| |
Geert van Istendael
Gedichten
[Een mond, een tandenrij.]
Ze sluit zich. Lippen knellen.
Steeds weer dezelfde kwelling,
hard tegen zacht opstellen,
zacht kan het nooit lang houden.
De terugweg is een aftocht,
terug naar de eigen holte,
terug naar vertrouwde koude.
| |
| |
| |
[Je wrijft vel tegen vel,]
verdwijnt, je eigen lijf in.
Liefde. Hoe vaak al. Je bekijkt
een ander, verneemt hijgen,
wroetend in één beweging.
Lucht is een muur, vel een versperring.
Geluiden vang je op van ver,
Het wroeten stolt, het hijgen stokt.
En ieder gaat zijns weegs.
| |
| |
| |
[Het groene paard. Het draaft de vlakte over.]
Het groene paard. Het draaft de vlakte over.
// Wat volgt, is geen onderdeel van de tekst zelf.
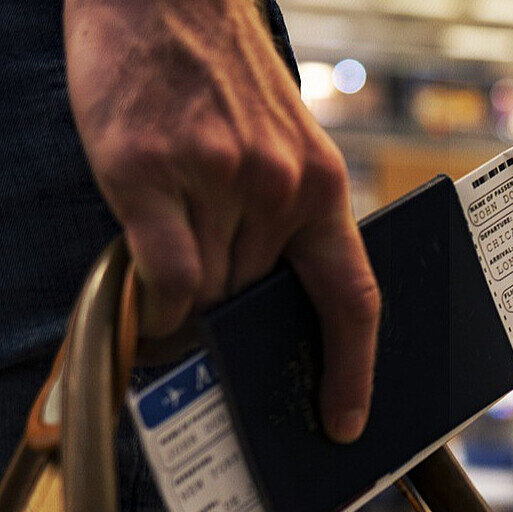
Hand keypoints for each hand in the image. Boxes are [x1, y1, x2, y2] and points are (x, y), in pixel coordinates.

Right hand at [64, 0, 379, 442]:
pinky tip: (148, 290)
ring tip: (170, 260)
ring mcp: (215, 180)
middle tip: (208, 312)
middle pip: (256, 302)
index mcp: (322, 187)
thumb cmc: (223, 79)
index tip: (345, 421)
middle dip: (232, 316)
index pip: (353, 299)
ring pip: (206, 294)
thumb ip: (283, 222)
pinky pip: (162, 276)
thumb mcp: (284, 147)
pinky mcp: (148, 172)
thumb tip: (261, 308)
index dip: (353, 370)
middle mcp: (277, 189)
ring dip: (186, 300)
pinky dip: (154, 301)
Daar staat zij, waaiend aan de horizon.
En in de kamer week ze terug. Je hand
werd weggeduwd. Nee, nee. En toch. De branden
in haar ogen. Ver loopt het paard, een stip.
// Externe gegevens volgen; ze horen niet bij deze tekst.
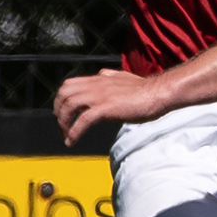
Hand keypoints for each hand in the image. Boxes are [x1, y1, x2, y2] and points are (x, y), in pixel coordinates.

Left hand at [53, 67, 171, 144]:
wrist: (159, 94)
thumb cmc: (145, 90)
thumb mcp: (123, 77)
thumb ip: (110, 77)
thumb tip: (102, 75)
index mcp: (99, 79)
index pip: (69, 84)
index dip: (61, 99)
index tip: (63, 113)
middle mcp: (96, 84)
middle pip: (64, 93)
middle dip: (58, 110)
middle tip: (62, 125)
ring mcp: (100, 96)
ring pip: (69, 106)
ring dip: (63, 123)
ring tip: (66, 135)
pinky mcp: (106, 108)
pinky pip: (83, 120)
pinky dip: (74, 132)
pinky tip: (73, 141)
In modder komt het teruggestampt. Je ploetert.
Bij de gordijnen, zij. Begerig kleine
pasjes achteruit. Je moest verdwijnen.
In jou. In mij? Het paard dat bij haar steigert,
groen als nieuw gras. Zij, wit als wolken. Ik.
Een klap. Een ruk opzij. Een val. Ze lacht.
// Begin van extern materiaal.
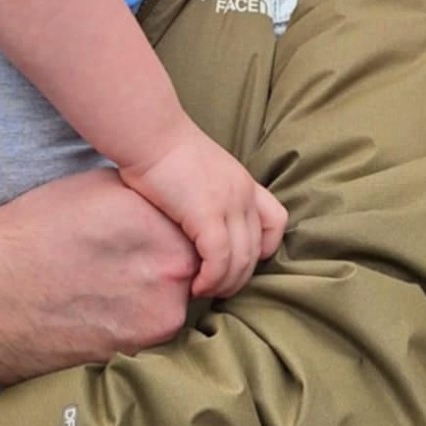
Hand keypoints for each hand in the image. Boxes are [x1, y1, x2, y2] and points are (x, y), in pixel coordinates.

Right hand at [0, 171, 200, 380]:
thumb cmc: (35, 231)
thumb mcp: (103, 188)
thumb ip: (152, 202)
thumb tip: (175, 210)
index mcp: (169, 237)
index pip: (198, 234)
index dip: (170, 233)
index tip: (146, 235)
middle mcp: (170, 286)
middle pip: (187, 276)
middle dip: (162, 269)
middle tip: (121, 263)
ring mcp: (149, 331)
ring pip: (166, 311)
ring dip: (146, 302)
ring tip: (103, 288)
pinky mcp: (125, 363)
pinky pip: (141, 341)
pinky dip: (124, 329)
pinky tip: (93, 313)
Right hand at [122, 122, 286, 300]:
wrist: (149, 133)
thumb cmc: (161, 153)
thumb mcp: (199, 175)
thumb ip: (208, 200)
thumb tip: (196, 233)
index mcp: (244, 183)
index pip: (276, 222)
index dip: (262, 249)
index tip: (234, 262)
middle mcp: (244, 193)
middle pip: (258, 250)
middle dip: (239, 277)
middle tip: (214, 290)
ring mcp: (229, 203)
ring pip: (242, 260)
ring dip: (224, 284)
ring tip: (202, 292)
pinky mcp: (207, 213)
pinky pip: (220, 259)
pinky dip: (211, 279)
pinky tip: (195, 285)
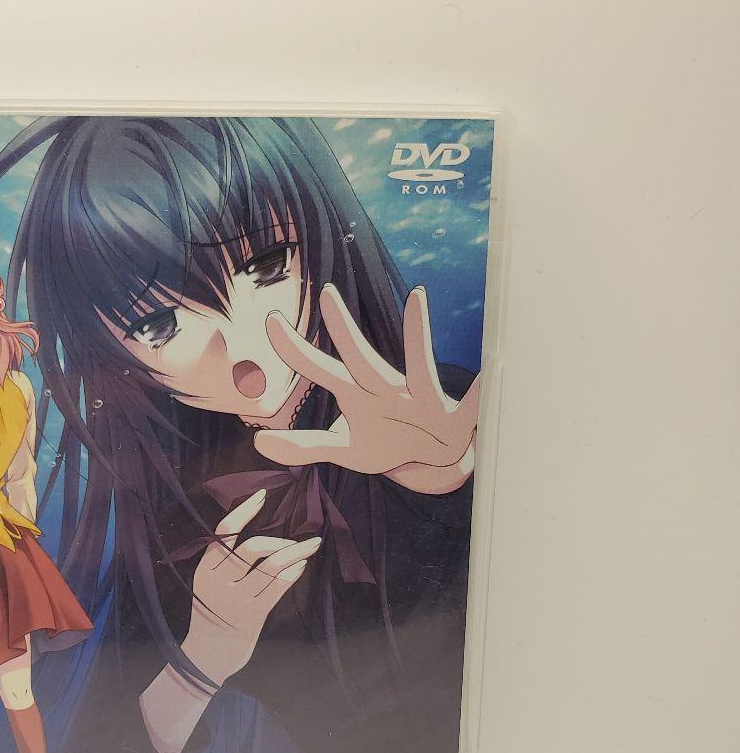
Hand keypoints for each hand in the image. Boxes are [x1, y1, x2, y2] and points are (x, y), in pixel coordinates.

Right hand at [181, 488, 320, 685]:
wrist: (208, 654)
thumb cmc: (211, 612)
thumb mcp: (208, 583)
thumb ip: (224, 561)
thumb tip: (258, 534)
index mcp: (205, 569)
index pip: (224, 533)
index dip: (244, 511)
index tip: (262, 496)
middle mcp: (219, 582)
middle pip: (253, 549)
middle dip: (280, 540)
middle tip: (299, 538)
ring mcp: (237, 600)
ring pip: (271, 567)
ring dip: (296, 553)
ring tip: (312, 545)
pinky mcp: (254, 615)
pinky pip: (277, 587)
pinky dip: (292, 572)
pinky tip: (301, 565)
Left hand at [254, 285, 479, 485]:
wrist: (432, 459)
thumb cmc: (386, 444)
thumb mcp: (344, 449)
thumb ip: (305, 445)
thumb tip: (259, 443)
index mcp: (358, 394)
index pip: (319, 369)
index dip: (294, 351)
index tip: (270, 322)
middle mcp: (386, 388)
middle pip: (360, 358)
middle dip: (344, 329)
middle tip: (326, 293)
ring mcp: (419, 399)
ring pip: (417, 367)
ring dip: (417, 334)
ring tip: (418, 298)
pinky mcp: (454, 417)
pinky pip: (471, 402)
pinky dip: (482, 387)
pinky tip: (494, 365)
Dat had je niet gedacht. Draaf niet zo door.
Kom hier. Loop heen. Ik en het paard en zij.
De wolken in haar haren als ik rij.
| |
| |
| |
Per ipsam et cum ipsa et in ipsa
Je geeft je over aan het stoten
van je achterlijf. Ik ben
je instrument, je overdosis.
Hardvochtig offer je jezelf,
je duikt glimlachend naar de bodem
van je genieting, raakt ontredderd
van vlezigheid, kijkt bijna vroom.
Je laat je niet tot inkeer brengen.
Het is door haar, met haar, in haar
dat dit aan mij gebeurt. Ik waak.
Genot bonkt op haar schedewand,
nooit breekt het uit haar vel. Een man,
een vrouw, nooit één. Ze schokt nog na
als ik haar wilde haren aai.
| |
| |
| |
[De blijdschap zit gevangen in de oogbol,]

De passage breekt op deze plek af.